An oxygen coating composition comprising:
A hydrogel matrix;
An oxygen-containing cell distributed non-uniformly within the hydrogel matrix,
The oxygen-containing cell contains a superabsorbent polymer and an oxygen catalyst.   The oxygen-containing cell comprises, by dry weight, the superabsorbent polymer in an amount ranging from 60 to 99 wt% and the oxygen catalyst in an amount ranging from 0.1 to 20 wt%. 2. The composition according to 1.   The composition according to claim 1 or 2, wherein the superabsorbent polymer is crosslinked.   The superabsorbent polymer is polyacrylamide, polyacrylic acid, sodium polyacrylate, polyethylene vinyl acetate, polyurethane, polyethylene oxide, polyvinyl alcohol, polyvinyl pyrrolidone, polyvinyl pyridine, polyamine, polyvinyl morpholinone, ethylene maleic anhydride copolymer, The structure according to claim 1, comprising polyvinyl ether, isobutylene maleic anhydride copolymer, or a combination thereof.   The composition according to claim 4, wherein the oxygen-containing cell further comprises a polysaccharide.   The oxygen catalyst comprises sodium carbonate, cupric chloride, ferric chloride, manganese oxide, silver oxide, sodium iodide, catalase, lactoperoxidase, or a combination thereof. A composition according to any one of the above.   The composition according to claim 1, wherein the oxygen-containing cell has an average particle size in the range of 10 to 300 micrometers.   The composition according to claim 1, wherein the hydrogel matrix comprises a film-forming polymer.   9. The composition of claim 8, wherein the film-forming polymer comprises carboxymethyl cellulose, hydroxyethyl cellulose, polyvinyl alcohol, carbomer, or a combination thereof.   The composition according to claim 1, further comprising a peroxide.   The base material coat | covered with the composition in any one of Claims 1-10.   The substrate according to claim 11, wherein the substrate comprises a dressing material or a personal care product.   A strand or fiber comprising the composition according to claim 1. A method for producing an oxygen coating composition comprising:
Polymerizing a superabsorbent polymer and an oxygen catalyst to form a sheet;
Dehydrating the sheet;
Crushing the sheet to form a superabsorbent polymer / oxygen catalyst powder;
Mixing the powder with a film-forming polymer to form a hydrogel matrix in which the powder is dispersed.   The method of claim 14, wherein the superabsorbent polymer is crosslinked.   The method according to claim 14 or 15, wherein the powder has an average particle size in the range of 10 to 300 micrometers.

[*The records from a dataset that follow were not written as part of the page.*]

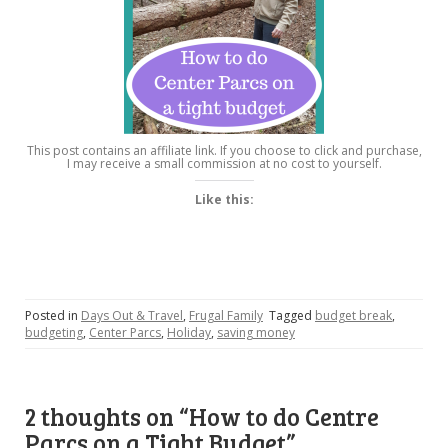
This post contains an affiliate link. If you choose to click and purchase,
I may receive a small commission at no cost to yourself.
Like this:
Posted in
Days Out & Travel
,
Frugal Family
Tagged
budget break
,
budgeting
,
Center Parcs
,
Holiday
,
saving money
2 thoughts on “
How to do Centre
Parcs on a Tight Budget
”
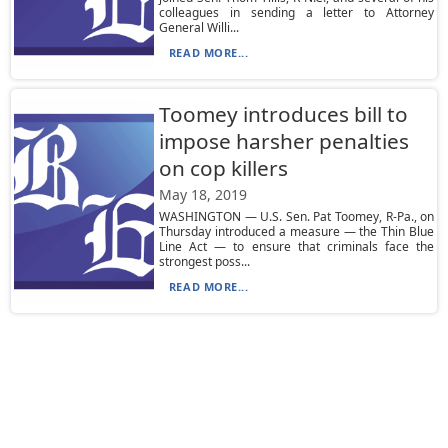
colleagues in sending a letter to Attorney
General Willi...
READ MORE...
Toomey introduces bill to
impose harsher penalties
on cop killers
May 18, 2019
WASHINGTON — U.S. Sen. Pat Toomey, R-Pa., on
Thursday introduced a measure — the Thin Blue
Line Act — to ensure that criminals face the
strongest poss...
READ MORE...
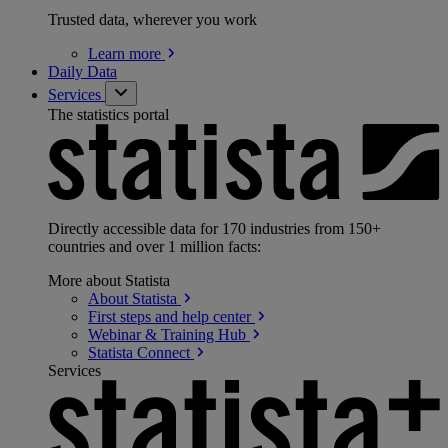
Trusted data, wherever you work
Learn
more
Daily Data
Services
The statistics portal
Directly accessible data for 170 industries from 150+
countries and over 1 million facts:
More about Statista
About
Statista
First steps and help
center
Webinar & Training
Hub
Statista
Connect
Services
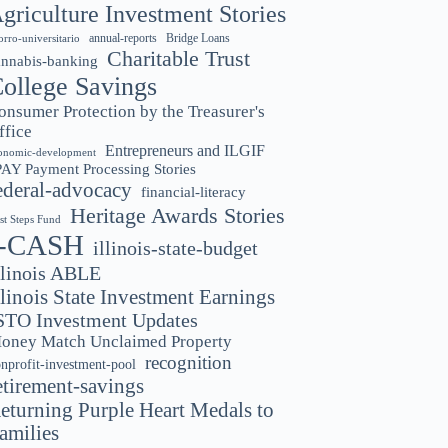
griculture Investment Stories
annual-reports
Bridge Loans
orro-universitario
Charitable Trust
annabis-banking
ollege Savings
onsumer Protection by the Treasurer's
ffice
Entrepreneurs and ILGIF
onomic-development
PAY Payment Processing Stories
ederal-advocacy
financial-literacy
Heritage Awards Stories
rst Steps Fund
I-CASH
illinois-state-budget
llinois ABLE
llinois State Investment Earnings
STO Investment Updates
oney Match Unclaimed Property
recognition
nprofit-investment-pool
etirement-savings
eturning Purple Heart Medals to
amilies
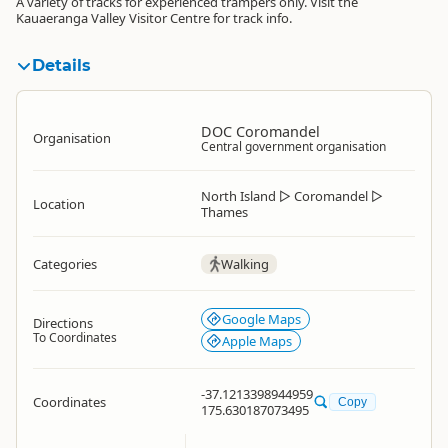
A variety of tracks for experienced trampers only. Visit the
Kauaeranga Valley Visitor Centre for track info.
Details
DOC Coromandel
Organisation
Central government organisation
North Island
▷
Coromandel
▷
Location
Thames
Categories
Walking
Google Maps
Directions
To Coordinates
Apple Maps
-37.1213398944959
Coordinates
Copy
175.630187073495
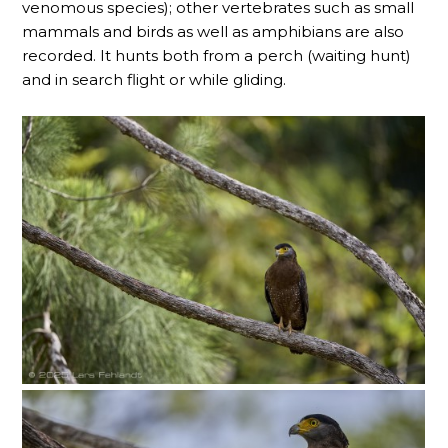
venomous species); other vertebrates such as small
mammals and birds as well as amphibians are also
recorded. It hunts both from a perch (waiting hunt)
and in search flight or while gliding.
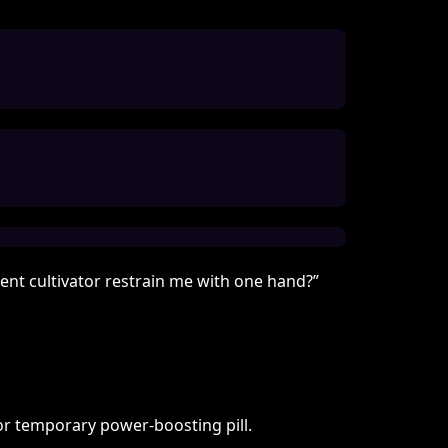
ent cultivator restrain me with one hand?”
or temporary power-boosting pill.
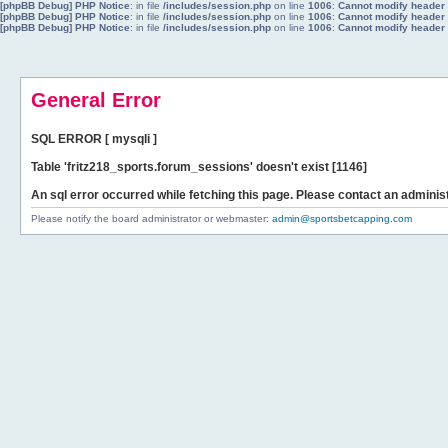
[phpBB Debug] PHP Notice
: in file
/includes/session.php
on line
1006
:
Cannot modify header i
[phpBB Debug] PHP Notice
: in file
/includes/session.php
on line
1006
:
Cannot modify header i
[phpBB Debug] PHP Notice
: in file
/includes/session.php
on line
1006
:
Cannot modify header i
General Error
SQL ERROR [ mysqli ]
Table 'fritz218_sports.forum_sessions' doesn't exist [1146]
An sql error occurred while fetching this page. Please contact an administ
Please notify the board administrator or webmaster:
admin@sportsbetcapping.com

Further comprising introducing a peroxide into the hydrogel matrix to activate the oxygen catalyst;
17. A method according to any of claims 14 to 16, wherein activation of the oxygen catalyst results in the formation of a non-uniform distribution of oxygen-containing cells within the hydrogel matrix. The method according to claim 14, further comprising extruding the composition onto a substrate, wherein the film-forming polymer is not crosslinked.   19. The method of claim 18, further comprising the step of crosslinking the film-forming polymer after the step of extruding the composition onto the substrate.   20. A method according to claim 18 or 19, characterized in that the composition is extruded on the substrate in a pattern or in the form of a continuous layer.